━━ Data for review

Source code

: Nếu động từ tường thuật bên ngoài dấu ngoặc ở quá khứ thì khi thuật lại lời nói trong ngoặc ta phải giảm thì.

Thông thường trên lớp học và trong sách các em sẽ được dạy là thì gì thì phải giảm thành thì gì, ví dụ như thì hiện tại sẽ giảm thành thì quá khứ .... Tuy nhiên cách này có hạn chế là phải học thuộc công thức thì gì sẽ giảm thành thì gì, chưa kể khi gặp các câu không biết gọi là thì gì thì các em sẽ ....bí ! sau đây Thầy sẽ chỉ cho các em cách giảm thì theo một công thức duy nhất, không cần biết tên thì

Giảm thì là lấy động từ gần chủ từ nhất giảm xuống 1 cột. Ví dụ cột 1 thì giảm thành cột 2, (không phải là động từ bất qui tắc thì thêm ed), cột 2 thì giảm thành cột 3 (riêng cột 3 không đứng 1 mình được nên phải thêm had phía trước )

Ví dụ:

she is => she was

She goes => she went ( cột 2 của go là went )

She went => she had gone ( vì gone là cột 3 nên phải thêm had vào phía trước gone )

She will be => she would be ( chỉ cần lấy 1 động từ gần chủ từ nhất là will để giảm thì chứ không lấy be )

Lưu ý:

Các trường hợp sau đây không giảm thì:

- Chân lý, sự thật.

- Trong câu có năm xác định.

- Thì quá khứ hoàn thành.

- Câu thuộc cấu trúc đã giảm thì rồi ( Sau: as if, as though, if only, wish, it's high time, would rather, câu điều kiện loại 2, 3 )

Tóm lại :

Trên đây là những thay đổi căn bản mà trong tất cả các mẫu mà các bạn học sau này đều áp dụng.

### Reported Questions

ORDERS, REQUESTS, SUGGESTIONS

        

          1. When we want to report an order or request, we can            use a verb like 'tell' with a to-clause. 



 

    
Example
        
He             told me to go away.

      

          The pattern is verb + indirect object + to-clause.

━━━━

● **Work task**: All of the entries are to be set down again without alteration.

● **Task result**:
Source code

: Nếu động từ tường thuật bên ngoài dấu ngoặc ở quá khứ thì khi thuật lại lời nói trong ngoặc ta phải giảm thì.

Thông thường trên lớp học và trong sách các em sẽ được dạy là thì gì thì phải giảm thành thì gì, ví dụ như thì hiện tại sẽ giảm thành thì quá khứ .... Tuy nhiên cách này có hạn chế là phải học thuộc công thức thì gì sẽ giảm thành thì gì, chưa kể khi gặp các câu không biết gọi là thì gì thì các em sẽ ....bí ! sau đây Thầy sẽ chỉ cho các em cách giảm thì theo một công thức duy nhất, không cần biết tên thì

Giảm thì là lấy động từ gần chủ từ nhất giảm xuống 1 cột. Ví dụ cột 1 thì giảm thành cột 2, (không phải là động từ bất qui tắc thì thêm ed), cột 2 thì giảm thành cột 3 (riêng cột 3 không đứng 1 mình được nên phải thêm had phía trước )

Ví dụ:

she is => she was

She goes => she went ( cột 2 của go là went )

She went => she had gone ( vì gone là cột 3 nên phải thêm had vào phía trước gone )

She will be => she would be ( chỉ cần lấy 1 động từ gần chủ từ nhất là will để giảm thì chứ không lấy be )

Lưu ý:

Các trường hợp sau đây không giảm thì:

- Chân lý, sự thật.

- Trong câu có năm xác định.

- Thì quá khứ hoàn thành.

- Câu thuộc cấu trúc đã giảm thì rồi ( Sau: as if, as though, if only, wish, it's high time, would rather, câu điều kiện loại 2, 3 )

Tóm lại :

Trên đây là những thay đổi căn bản mà trong tất cả các mẫu mà các bạn học sau này đều áp dụng.

### Reported Questions

ORDERS, REQUESTS, SUGGESTIONS

        

          1. When we want to report an order or request, we can            use a verb like 'tell' with a to-clause. 



 

    
Example
        
He             told me to go away.

      

          The pattern is verb + indirect object + to-clause.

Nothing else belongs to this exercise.